**Task requirements**
Rewrite the rows from the start through the line containing "collection date: 2006-07-06", swapping "collectors" for "collected by" and leaving everything else unchanged.

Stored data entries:
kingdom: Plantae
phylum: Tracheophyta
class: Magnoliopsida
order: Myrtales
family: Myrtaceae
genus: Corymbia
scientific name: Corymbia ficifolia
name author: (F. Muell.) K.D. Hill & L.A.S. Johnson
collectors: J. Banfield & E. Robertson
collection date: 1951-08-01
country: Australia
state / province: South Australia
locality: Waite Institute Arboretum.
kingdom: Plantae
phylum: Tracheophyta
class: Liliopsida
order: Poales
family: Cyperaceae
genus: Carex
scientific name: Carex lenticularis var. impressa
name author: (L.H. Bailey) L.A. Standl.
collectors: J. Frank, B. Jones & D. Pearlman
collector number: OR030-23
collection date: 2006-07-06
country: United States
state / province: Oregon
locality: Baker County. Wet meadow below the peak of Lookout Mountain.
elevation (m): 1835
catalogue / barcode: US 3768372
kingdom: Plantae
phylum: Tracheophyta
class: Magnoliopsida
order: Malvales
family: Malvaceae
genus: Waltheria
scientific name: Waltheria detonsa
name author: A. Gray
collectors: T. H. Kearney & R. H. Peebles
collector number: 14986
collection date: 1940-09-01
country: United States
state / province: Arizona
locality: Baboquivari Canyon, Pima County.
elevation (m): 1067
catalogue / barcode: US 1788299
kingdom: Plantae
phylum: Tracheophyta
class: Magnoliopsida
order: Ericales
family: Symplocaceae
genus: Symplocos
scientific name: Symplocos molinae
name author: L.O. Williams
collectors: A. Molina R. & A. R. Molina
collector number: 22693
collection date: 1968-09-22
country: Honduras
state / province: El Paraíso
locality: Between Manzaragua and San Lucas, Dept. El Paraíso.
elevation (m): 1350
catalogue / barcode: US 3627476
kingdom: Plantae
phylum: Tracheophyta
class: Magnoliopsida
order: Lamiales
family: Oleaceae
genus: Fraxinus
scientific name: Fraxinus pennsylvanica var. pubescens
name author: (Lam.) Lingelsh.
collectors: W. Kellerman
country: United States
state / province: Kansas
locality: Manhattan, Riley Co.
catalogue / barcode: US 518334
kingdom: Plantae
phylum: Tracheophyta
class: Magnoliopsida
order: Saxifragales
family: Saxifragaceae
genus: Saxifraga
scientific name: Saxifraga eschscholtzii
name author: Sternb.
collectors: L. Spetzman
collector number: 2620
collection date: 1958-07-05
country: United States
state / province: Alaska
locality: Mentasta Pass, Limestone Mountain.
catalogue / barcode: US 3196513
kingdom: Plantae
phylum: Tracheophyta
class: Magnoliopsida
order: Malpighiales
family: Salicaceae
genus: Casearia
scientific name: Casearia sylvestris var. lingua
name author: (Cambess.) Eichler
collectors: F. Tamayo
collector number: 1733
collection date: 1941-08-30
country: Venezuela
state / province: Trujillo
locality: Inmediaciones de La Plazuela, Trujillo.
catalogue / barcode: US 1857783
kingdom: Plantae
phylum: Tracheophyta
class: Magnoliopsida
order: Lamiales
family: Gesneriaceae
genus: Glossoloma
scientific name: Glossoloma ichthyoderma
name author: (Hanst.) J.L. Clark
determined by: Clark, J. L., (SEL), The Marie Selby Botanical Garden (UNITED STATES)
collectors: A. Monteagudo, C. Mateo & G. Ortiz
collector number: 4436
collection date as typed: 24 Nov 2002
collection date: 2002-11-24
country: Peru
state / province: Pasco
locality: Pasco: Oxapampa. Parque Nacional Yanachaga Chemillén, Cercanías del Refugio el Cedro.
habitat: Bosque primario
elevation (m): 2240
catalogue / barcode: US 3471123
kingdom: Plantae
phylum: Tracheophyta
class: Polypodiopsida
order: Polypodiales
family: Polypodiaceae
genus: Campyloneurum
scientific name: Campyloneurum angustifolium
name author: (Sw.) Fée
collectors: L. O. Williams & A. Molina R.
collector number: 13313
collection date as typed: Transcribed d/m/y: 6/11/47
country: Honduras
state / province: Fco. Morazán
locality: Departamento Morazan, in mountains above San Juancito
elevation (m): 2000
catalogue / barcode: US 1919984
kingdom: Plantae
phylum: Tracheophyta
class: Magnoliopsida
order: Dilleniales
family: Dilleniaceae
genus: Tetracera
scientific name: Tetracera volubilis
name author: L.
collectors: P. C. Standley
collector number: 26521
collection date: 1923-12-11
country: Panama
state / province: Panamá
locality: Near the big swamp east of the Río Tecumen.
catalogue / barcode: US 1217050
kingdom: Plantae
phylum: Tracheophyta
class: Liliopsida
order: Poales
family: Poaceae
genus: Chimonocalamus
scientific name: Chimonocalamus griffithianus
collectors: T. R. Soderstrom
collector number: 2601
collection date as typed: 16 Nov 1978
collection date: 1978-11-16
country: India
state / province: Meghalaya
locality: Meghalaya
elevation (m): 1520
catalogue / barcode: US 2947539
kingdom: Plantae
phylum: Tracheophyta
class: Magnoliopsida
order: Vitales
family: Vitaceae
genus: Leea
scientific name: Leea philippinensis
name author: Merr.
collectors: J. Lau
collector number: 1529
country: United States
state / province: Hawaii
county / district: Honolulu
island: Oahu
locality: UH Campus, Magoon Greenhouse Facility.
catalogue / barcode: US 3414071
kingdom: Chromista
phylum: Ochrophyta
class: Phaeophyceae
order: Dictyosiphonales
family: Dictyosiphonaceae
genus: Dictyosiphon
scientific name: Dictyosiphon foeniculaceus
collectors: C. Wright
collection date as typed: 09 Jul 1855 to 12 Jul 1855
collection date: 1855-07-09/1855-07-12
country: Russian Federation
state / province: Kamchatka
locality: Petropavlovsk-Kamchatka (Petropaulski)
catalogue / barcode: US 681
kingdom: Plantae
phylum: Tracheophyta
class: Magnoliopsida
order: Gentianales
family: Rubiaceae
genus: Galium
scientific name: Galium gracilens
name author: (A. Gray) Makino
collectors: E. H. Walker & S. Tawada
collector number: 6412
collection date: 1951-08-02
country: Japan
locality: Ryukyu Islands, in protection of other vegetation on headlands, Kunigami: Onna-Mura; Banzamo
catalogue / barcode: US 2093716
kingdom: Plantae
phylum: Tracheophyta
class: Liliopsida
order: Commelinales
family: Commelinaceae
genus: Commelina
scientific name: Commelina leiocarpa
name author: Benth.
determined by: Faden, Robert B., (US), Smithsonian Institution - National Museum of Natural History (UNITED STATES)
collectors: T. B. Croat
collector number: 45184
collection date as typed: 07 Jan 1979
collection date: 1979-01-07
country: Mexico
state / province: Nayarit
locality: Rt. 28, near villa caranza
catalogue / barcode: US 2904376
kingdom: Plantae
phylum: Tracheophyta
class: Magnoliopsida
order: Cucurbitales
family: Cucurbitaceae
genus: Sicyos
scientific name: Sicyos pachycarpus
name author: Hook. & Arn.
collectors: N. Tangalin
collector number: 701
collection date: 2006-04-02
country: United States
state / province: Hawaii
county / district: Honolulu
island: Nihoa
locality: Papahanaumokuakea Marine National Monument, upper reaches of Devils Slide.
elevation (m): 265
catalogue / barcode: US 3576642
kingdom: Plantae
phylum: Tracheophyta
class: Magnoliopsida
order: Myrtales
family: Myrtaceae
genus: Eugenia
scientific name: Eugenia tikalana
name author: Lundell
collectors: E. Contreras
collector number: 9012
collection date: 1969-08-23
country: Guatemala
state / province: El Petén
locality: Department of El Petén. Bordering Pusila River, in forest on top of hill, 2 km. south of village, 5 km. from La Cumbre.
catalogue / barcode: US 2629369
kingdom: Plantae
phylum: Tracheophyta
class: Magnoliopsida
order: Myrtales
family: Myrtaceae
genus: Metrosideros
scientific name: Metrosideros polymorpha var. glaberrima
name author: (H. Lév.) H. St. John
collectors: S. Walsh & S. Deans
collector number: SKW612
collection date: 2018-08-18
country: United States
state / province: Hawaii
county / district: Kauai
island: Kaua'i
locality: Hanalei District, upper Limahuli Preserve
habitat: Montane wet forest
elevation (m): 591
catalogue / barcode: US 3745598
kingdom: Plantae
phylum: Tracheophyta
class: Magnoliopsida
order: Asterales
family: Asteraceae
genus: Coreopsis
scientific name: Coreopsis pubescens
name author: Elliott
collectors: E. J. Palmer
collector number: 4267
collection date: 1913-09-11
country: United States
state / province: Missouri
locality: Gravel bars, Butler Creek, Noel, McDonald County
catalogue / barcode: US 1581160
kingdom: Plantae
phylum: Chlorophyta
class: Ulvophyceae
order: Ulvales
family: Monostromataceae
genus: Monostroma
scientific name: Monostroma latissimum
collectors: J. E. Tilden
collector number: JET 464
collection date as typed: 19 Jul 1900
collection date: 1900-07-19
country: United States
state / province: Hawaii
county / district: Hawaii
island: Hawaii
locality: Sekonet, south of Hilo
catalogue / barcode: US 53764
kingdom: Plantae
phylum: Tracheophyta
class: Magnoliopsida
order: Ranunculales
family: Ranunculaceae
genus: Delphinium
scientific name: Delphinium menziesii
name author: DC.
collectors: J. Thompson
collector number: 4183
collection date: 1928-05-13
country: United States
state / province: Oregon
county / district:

**Full answer**
kingdom: Plantae
phylum: Tracheophyta
class: Magnoliopsida
order: Myrtales
family: Myrtaceae
genus: Corymbia
scientific name: Corymbia ficifolia
name author: (F. Muell.) K.D. Hill & L.A.S. Johnson
collected by: J. Banfield & E. Robertson
collection date: 1951-08-01
country: Australia
state / province: South Australia
locality: Waite Institute Arboretum.
kingdom: Plantae
phylum: Tracheophyta
class: Liliopsida
order: Poales
family: Cyperaceae
genus: Carex
scientific name: Carex lenticularis var. impressa
name author: (L.H. Bailey) L.A. Standl.
collected by: J. Frank, B. Jones & D. Pearlman
collector number: OR030-23
collection date: 2006-07-06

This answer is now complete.